[[ SELECTED PASSAGE open ]]

Wednesday, September 23, 2015

Redcoats take the White House

Putting on the dog for Pope Francis at the White House.  The marching unit, the only marching unit, was Redcoat, fifes, drums, tri cornered hats and all. 
God Save the Queen.
Long Live the Anglosphere.

Tuesday, September 22, 2015

Joint, the new magic word

At least in the armed services.  We have a Joint Strike Fighter, a joint combat pistol, joint this, joint that, all in the name of interservice cooperation.
   Now the TV is calling the traditional and long standing Andrews Air Force Base by the new name of Joint Base Andrews.  That's a new one on me.  Wonder when that started.  And who started it.
   Anyhow they put on a pretty good show for the Pope's arrival.  Obama and family and Biden were on the ramp to greet the pope.  There are few visitors so important that the president goes out to the airfield to greet them.  Anyhow, the Pope should have gotten the impression that the Americans are glad to see him. 

Long Range Strike Bomber (LRS-B) Again

Aviation Week had another piece on this aircraft, so the topic is still alive.  Didn't say anything about the aircraft, or the mission, just some talk about where it is in the procurement process.  Interesting if you are a company guy thinking of bidding on part of it, but not much for us plane watchers.

Poor Ben Carson

The newsies have been talking up Ben's comment on Muslims.  Carson was asked if he would support  a Muslim for US president.  Carson said "no" which I agree with.  He went on to say that Islam  places the Koran, the Hadiths, and Sharia law above just about anything, especially above secular things like the US Constitution.  Which is quite true.  Personally I would not vote for a Muslim candidate, and I fully agree with Carson's position.  American presidents support and defend the Constitution, Federal statues and the Common Law, and place this duty far above any Islamic obligations. 

Monday, September 21, 2015

Downsizing, from boats to Buicks

I finally traded my trusty 2003 Mercury Grand Marquis, the last of the traditional Detroit boats, six passenger four door V8 sedan.  The body rot had broken thru the fenders, my friendly local mechanic told me he might not be able to give it an inspection sticker next year due to serious rust underneath, and it had 110K miles.

[[ SELECTED PASSAGE closed ]]
[[ LISTED ENTRIES open ]]

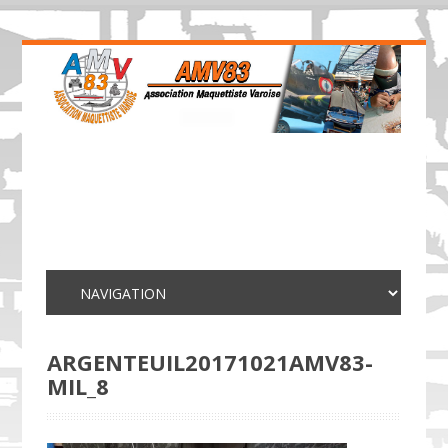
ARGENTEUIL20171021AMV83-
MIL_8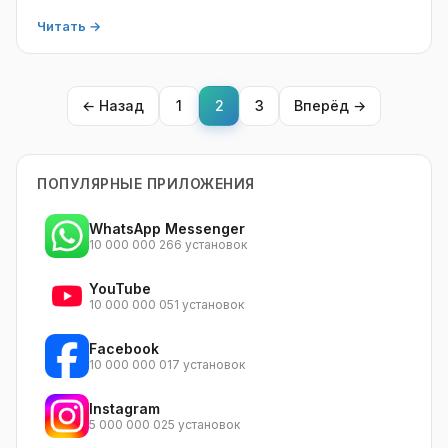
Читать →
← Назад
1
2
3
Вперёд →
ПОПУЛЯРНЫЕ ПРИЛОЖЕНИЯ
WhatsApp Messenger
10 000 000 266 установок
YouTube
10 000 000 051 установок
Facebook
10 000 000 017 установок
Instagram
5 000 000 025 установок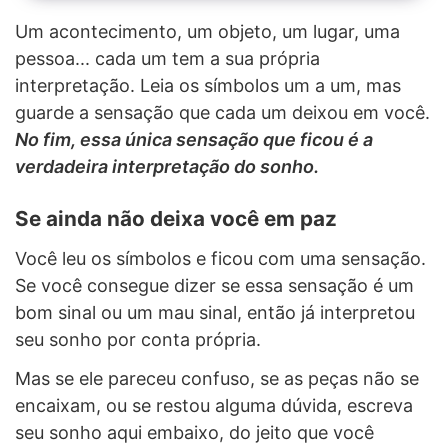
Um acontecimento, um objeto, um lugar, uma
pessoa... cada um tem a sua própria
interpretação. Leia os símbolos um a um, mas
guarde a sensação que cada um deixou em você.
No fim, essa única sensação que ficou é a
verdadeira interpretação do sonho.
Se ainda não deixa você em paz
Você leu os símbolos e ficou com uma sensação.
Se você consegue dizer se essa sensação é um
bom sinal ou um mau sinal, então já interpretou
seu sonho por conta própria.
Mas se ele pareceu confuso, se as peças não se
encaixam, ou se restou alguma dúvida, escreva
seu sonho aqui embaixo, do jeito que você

[[ LISTED ENTRIES closed ]]
[[ LISTED ENTRIES open ]]

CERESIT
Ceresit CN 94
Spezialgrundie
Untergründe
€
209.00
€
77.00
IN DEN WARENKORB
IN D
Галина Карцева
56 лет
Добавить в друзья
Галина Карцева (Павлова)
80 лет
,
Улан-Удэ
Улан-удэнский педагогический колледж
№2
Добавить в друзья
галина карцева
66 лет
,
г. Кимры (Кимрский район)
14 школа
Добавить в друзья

[[ LISTED ENTRIES closed ]]

> **PROMPT A**
Summarize the blog posts in two sentences.
> **PROMPT B**
Transcribe a section of the blog posts word for word, beginning with the words "Redcoats take the" and stopping after the words "of interservice cooperation.".

> **RESPONSE AREA A**
The blog posts describe a Redcoat marching unit performing at the White House for Pope Francis, and the TV now calling Andrews Air Force Base "Joint Base Andrews," where Obama, his family and Biden greeted the Pope. They also note an Aviation Week piece on the Long Range Strike Bomber that said little about the aircraft, the author's agreement with Ben Carson's answer that he would not support a Muslim for US president, and the author's trade of a rusting 2003 Mercury Grand Marquis with 110K miles.

> **RESPONSE AREA B**
Redcoats take the White House

Putting on the dog for Pope Francis at the White House.  The marching unit, the only marching unit, was Redcoat, fifes, drums, tri cornered hats and all. 
God Save the Queen.
Long Live the Anglosphere.

Tuesday, September 22, 2015

Joint, the new magic word

At least in the armed services.  We have a Joint Strike Fighter, a joint combat pistol, joint this, joint that, all in the name of interservice cooperation.